課題:
[a] 本文に名前が出てくる人物をすべて挙げよ。
[b] 本文によると、無名の傑作はいくらを超えるとされているか。
[c] 本文のうち、「マスコミはおろか関係者すら姿」から始まり「アート・サスペンスの新機軸。」で終わる部分をそのまま書き写せ。

本文:
__________________________________________________

内容説明
第14回『このミステリーがすごい!』大賞受賞作!
マスコミはおろか関係者すら姿を知らない現代芸術家、川田無名。ある日、唯一無名の正体を知り、世界中で評価される彼の作品を発表してきた画廊経営者の唯子が何者かに殺されてしまう。犯人もわからず、無名の居所も知らない唯子のアシスタントの佐和子は、六億円を超えるとされる無名の傑作を守れるのか――。美術市場の光と影を描く、『このミス』大賞受賞のアート・サスペンスの新機軸。
感想・レビュー
※以下の感想・レビューは、株式会社ドワンゴの提供する「読書メーター」によるものです。

__________________________________________________

データ抜粋:

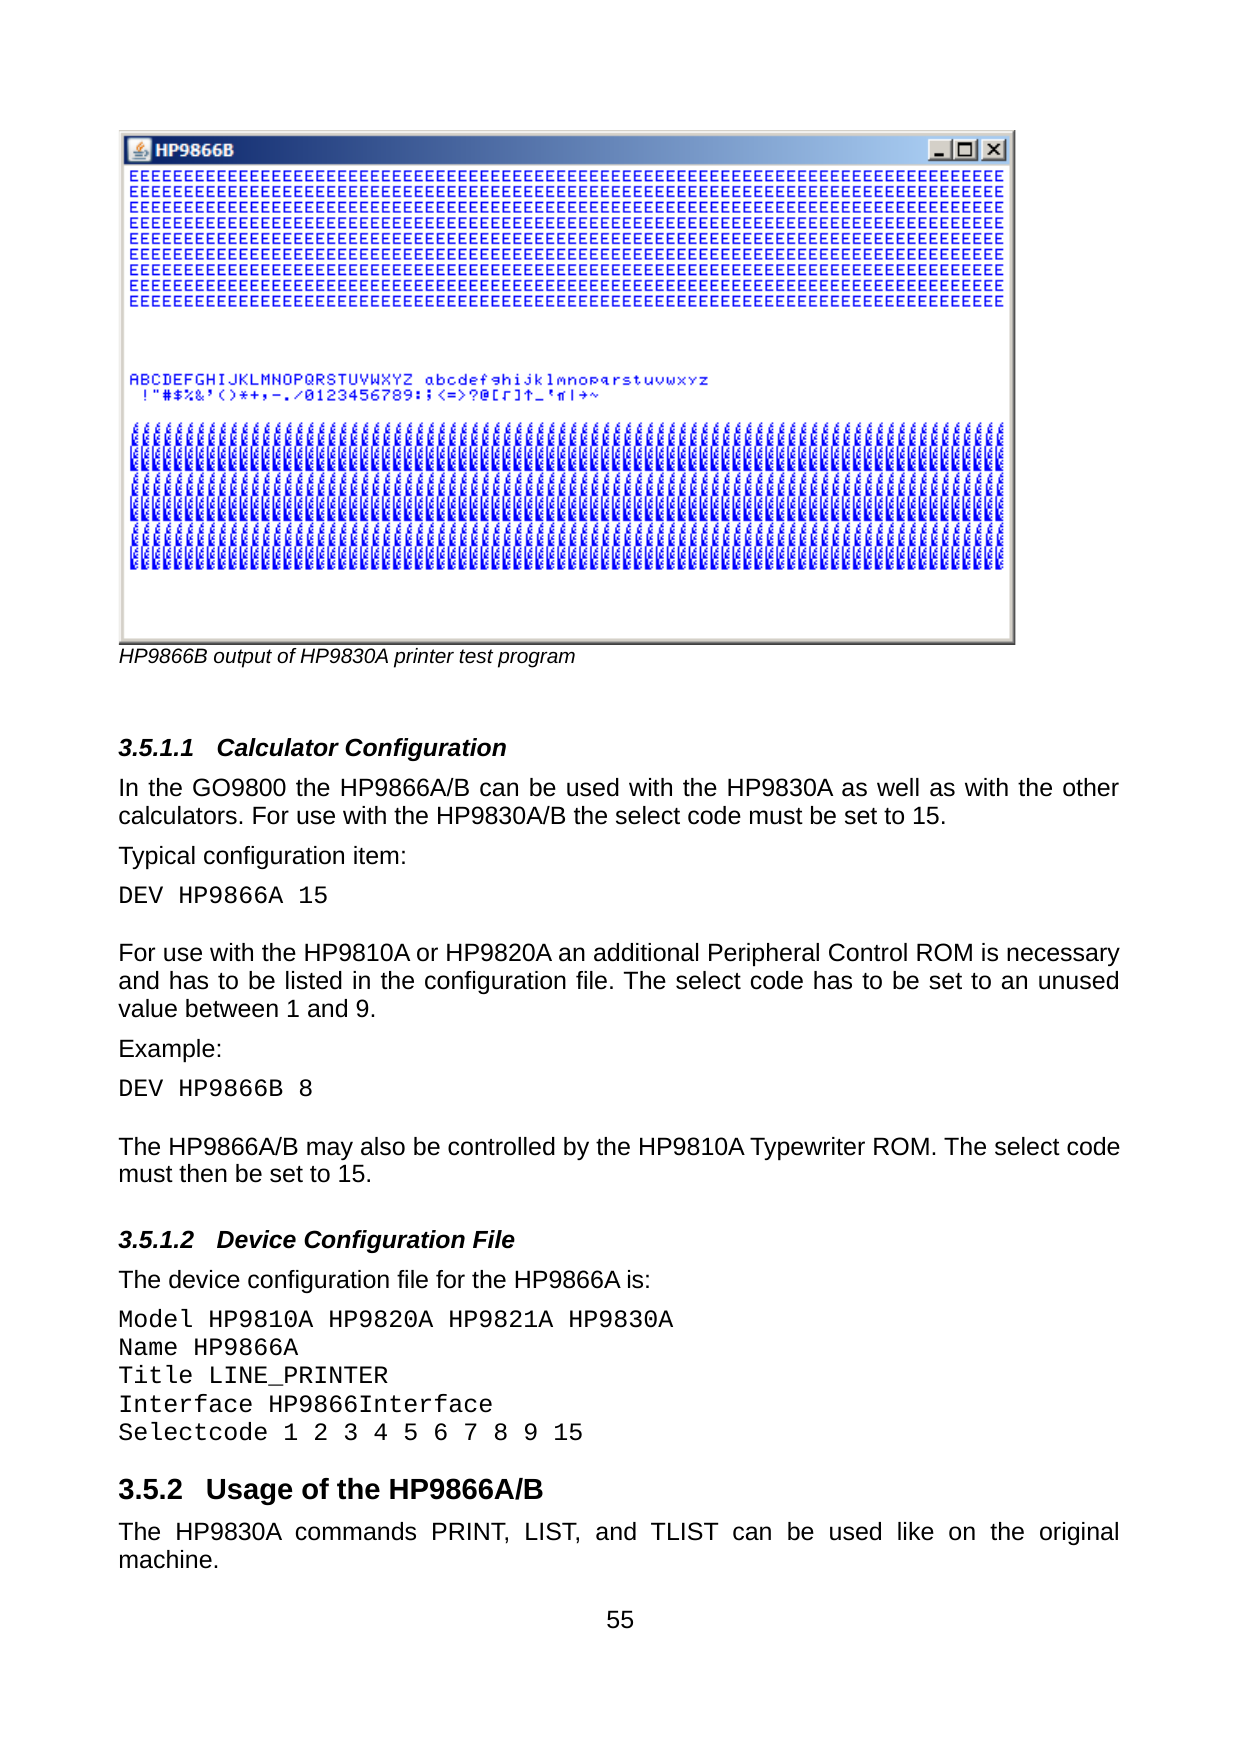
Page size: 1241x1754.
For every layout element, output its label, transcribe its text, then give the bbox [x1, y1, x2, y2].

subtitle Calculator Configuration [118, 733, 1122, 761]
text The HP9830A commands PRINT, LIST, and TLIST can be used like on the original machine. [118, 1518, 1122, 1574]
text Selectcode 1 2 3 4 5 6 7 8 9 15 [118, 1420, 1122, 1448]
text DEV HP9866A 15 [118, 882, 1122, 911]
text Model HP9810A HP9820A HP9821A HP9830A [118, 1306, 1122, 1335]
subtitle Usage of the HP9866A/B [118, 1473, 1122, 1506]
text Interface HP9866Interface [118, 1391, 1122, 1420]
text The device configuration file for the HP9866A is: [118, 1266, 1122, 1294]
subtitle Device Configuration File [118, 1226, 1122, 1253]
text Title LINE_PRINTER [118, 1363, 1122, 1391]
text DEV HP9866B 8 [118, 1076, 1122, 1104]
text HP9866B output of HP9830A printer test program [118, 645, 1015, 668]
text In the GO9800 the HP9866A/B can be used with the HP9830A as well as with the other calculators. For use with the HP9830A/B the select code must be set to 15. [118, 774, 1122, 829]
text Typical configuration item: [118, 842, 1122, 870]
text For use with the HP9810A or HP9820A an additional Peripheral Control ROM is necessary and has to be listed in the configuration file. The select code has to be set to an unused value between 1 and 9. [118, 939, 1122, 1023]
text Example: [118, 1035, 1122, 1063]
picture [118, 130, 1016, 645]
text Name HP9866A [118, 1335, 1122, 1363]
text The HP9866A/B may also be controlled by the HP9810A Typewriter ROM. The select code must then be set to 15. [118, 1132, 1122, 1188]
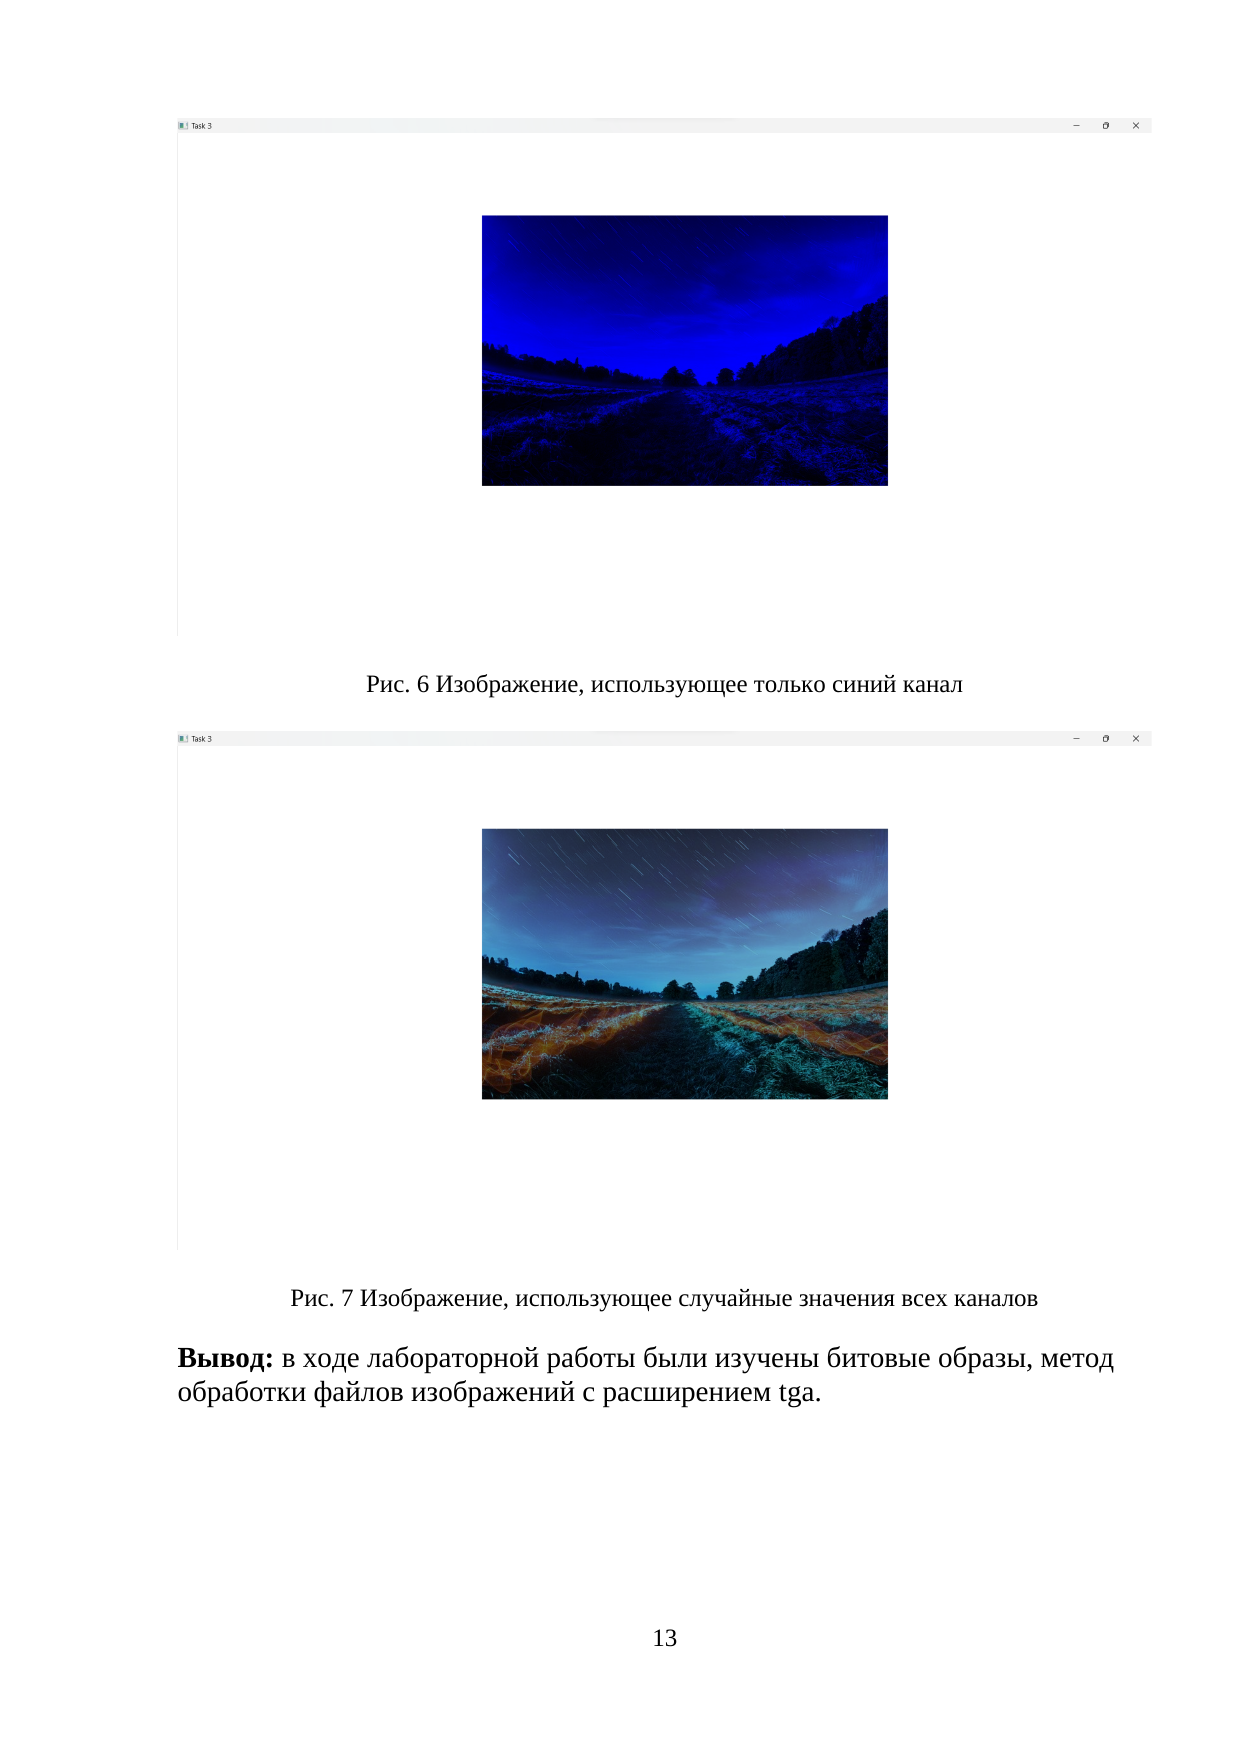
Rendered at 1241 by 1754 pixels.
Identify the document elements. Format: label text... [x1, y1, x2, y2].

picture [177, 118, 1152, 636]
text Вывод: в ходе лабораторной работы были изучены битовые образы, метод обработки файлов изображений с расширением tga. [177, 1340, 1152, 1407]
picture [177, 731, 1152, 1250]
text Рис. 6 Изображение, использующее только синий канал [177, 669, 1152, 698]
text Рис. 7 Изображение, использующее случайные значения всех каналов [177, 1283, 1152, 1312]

__________________________________________________

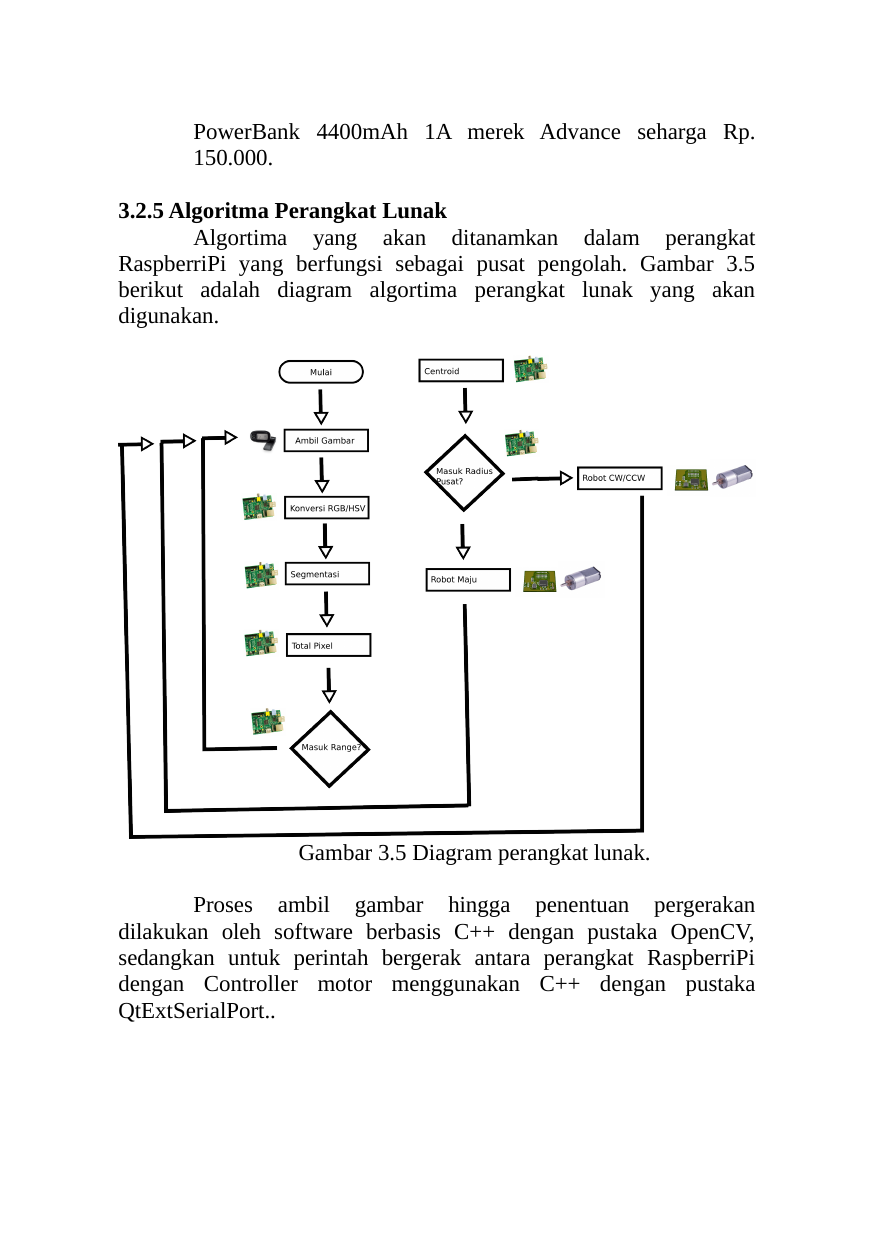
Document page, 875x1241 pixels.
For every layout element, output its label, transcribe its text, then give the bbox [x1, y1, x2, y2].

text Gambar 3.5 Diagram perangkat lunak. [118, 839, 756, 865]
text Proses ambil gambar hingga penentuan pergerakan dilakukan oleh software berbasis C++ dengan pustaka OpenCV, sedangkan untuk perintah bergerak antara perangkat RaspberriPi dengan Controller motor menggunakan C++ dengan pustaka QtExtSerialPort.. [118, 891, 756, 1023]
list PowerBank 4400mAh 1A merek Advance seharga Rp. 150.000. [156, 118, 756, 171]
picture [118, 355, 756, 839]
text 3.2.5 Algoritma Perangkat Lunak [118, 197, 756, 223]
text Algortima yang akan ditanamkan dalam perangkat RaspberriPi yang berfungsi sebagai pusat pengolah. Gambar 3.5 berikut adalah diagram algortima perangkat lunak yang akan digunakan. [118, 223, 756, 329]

__________________________________________________

解答:
[a] 川田無名、唯子、佐和子

[b] 六億円を超えるとされている。

[c]
マスコミはおろか関係者すら姿を知らない現代芸術家、川田無名。ある日、唯一無名の正体を知り、世界中で評価される彼の作品を発表してきた画廊経営者の唯子が何者かに殺されてしまう。犯人もわからず、無名の居所も知らない唯子のアシスタントの佐和子は、六億円を超えるとされる無名の傑作を守れるのか――。美術市場の光と影を描く、『このミス』大賞受賞のアート・サスペンスの新機軸。